Saturday, March 17, 2018

Fotamecus: The Chaos Magick Film You May Never Get to See


In 2001, Matt Lee, director and epic beard-owner, announced the Fotamecus Film Majik Project, a plan to make a "film about time and modern magick, a story about shifting perceptions of time." The film would follow six chaos magicians as they cast a spell through the use of a sigil to "construct a tool with which our subjective perception of time can be altered."



Sigil of Fotamecus
The film's title, Fotamecus, comes from the name of a servitor created in 1996 by a magician calling himself Fenwick Rysen. In chaos magic, a servitor is an artificially created being with limited autonomy that executes a pre-programmed task. In the case of Fotamecus, the the task was to literally condense or expand time, dependent on the needs of the operator. Say, for instance, I was running late to an appointment. In theory, I could call upon the entity to contract the amount of time it would take to get there, and the trip would shorten. The problem, according to Fenwick, is that to contract time in one place meant that time had to be expanded in another. To this end, the servitor was then programmed to self-replicate clones of itself as needed, creating a matrix of servitor nodes. That way, if I needed to make my trip shorter, then a node would be created which another person could access if they wished to make another time period last longer (insert minute man joke here). This would keep me from having to "pay" for my time. With me so far?
Jump ahead five years to Matt Lee and friends, plotting out a film that would manifest the entity onto a projector screen, reaching a larger audience and teaching them how to contact it, effectively taking control of their own perception of time. Matt began soliciting crowd-sourced funding in return for what he called The God Maker Program, a CD/DVD/VHS package including background information on the film, images, audio files, and writings pertaining to DIY servitor creation.
Interest surged. Julian Vayne mentioned the film in his book, Now That's What I Call Chaos Magick. Discussions and comments popped up all over the internet expressing excitement for the project. Filming began. A release date was projected for 2003, but was pushed back later to 2006. Then, to the frowns of the internet occult community, it was canceled altogether.

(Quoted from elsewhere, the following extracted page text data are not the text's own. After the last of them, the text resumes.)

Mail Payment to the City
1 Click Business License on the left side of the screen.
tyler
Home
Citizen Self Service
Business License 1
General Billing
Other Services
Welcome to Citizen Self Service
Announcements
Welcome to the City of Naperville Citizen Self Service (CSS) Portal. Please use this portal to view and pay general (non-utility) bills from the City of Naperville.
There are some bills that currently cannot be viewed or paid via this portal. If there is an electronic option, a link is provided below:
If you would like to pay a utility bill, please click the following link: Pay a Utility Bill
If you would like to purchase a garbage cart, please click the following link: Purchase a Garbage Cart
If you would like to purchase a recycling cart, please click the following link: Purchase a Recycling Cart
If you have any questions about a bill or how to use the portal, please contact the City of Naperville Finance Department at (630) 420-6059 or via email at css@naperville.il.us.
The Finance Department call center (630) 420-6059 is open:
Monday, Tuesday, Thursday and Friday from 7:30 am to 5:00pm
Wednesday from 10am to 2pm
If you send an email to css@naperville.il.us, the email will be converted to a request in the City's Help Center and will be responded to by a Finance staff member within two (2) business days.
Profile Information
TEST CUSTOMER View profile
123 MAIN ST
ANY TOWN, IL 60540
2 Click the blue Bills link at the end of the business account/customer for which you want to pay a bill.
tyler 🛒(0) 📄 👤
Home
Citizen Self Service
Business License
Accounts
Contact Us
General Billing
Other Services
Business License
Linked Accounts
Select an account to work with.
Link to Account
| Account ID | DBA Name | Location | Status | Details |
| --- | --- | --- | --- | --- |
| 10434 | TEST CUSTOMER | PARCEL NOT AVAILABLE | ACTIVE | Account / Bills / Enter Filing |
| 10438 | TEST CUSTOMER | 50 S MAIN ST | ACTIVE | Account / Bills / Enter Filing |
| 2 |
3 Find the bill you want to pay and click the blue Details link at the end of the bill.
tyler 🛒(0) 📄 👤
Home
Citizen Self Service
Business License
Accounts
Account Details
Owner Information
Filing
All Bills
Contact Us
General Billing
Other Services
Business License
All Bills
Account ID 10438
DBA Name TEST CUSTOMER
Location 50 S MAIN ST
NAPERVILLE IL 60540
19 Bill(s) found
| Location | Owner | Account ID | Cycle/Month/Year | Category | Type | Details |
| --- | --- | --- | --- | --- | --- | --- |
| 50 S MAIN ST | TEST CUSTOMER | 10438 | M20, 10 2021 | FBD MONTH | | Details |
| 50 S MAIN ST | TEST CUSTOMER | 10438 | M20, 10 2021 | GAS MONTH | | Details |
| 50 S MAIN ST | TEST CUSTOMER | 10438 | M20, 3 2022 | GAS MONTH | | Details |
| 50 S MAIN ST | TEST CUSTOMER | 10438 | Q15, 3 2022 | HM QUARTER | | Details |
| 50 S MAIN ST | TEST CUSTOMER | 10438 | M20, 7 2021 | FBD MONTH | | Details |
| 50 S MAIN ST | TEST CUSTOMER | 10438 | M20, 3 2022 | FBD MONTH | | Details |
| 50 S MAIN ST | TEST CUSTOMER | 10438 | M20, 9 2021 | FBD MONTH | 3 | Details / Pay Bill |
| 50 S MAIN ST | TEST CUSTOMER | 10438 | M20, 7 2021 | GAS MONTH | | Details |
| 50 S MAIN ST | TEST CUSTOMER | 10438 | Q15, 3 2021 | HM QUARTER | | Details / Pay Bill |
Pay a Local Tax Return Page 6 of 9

Due to the economic downturn, the film's production company, Indifference Productions, had closed its doors, leaving Matt with hours of 16 mm film that would never be seen. The only publicly available footage resulting from from the work would be a trailer and a forty-one minute documentary entitled Chronomancy.

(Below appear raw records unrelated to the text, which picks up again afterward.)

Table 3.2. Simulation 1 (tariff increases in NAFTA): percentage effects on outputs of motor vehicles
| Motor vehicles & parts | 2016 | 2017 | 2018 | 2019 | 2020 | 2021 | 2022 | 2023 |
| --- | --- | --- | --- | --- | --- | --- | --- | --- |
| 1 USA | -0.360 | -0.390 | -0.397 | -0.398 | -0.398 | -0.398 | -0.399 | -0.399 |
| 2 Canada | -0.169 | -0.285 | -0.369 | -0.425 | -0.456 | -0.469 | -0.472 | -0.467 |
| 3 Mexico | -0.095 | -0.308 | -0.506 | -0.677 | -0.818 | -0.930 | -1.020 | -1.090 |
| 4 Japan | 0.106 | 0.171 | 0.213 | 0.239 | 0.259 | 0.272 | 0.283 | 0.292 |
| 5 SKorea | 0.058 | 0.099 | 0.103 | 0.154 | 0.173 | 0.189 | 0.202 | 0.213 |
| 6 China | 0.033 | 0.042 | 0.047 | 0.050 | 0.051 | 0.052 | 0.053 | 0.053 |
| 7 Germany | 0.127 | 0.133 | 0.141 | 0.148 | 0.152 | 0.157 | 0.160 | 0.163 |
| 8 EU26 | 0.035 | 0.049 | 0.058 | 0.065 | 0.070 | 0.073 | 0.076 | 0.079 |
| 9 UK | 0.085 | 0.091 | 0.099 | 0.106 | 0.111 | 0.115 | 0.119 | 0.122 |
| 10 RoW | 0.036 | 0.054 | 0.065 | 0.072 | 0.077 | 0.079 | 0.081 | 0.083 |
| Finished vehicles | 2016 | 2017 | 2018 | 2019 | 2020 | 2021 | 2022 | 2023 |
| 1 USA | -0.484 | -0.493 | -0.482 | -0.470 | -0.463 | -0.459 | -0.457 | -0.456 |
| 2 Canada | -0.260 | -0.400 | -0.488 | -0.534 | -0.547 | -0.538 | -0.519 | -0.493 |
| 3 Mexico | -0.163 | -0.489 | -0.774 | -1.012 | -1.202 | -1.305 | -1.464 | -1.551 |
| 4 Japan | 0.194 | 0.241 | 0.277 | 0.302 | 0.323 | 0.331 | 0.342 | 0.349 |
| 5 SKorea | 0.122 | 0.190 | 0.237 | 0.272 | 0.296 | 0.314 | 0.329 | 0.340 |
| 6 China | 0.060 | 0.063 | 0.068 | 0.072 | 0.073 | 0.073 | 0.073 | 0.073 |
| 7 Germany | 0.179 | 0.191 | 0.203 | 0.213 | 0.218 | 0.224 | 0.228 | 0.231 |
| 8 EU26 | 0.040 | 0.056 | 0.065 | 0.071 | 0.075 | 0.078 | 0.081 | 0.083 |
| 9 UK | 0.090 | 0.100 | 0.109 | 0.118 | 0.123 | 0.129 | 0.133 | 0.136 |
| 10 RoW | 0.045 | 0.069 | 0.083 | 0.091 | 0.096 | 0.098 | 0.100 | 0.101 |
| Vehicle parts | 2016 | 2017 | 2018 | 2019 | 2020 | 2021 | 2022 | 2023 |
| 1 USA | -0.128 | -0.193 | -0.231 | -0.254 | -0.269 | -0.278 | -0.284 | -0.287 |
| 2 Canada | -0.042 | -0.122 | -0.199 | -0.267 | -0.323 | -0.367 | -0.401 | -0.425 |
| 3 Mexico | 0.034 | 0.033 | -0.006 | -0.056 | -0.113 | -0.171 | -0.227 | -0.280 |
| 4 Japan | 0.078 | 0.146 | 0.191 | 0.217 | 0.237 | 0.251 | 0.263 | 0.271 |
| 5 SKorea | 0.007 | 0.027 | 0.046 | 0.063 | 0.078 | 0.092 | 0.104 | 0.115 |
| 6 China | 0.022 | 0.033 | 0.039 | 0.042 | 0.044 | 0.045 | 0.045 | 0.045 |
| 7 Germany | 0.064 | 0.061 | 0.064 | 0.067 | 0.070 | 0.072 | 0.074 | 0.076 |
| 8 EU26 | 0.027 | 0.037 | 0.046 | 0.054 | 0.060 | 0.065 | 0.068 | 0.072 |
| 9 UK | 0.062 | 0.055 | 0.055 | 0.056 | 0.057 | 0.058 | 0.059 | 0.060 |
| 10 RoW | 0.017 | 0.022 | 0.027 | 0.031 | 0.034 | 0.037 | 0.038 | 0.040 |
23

The first portion of Chronomancy features the magicians making a batch of cookies with the Fotamecus sigil imprinted on them while discussing their own experiences with the servitor as well as some explanations of the sigilization process. The second portion documents a ritual in the woods being performed to invoke Fotamecus into the film while a narrator explains what is happening. Throughout the footage, we hear the entity's name being repeated as a mantra. As we watch, we are forced into the role of participant, with the mantra being burned into our memory on a level matched only by "Call Me Maybe." By witnessing the ritual, we are perhaps invoking Fotamecus ourselves.
Although Matt Lee and numerous internet commentators seem a bit disappointed with the outcome of the Fotamecus Film Majik Project, I have to say that the original intent may have found fruition even without an actual release. This writer, at least, has now been exposed to the entity, and plans on future experimentation with his own subjective perception of time.
*sniff* Dammit. I think I left my sigilized cookies in the oven too long.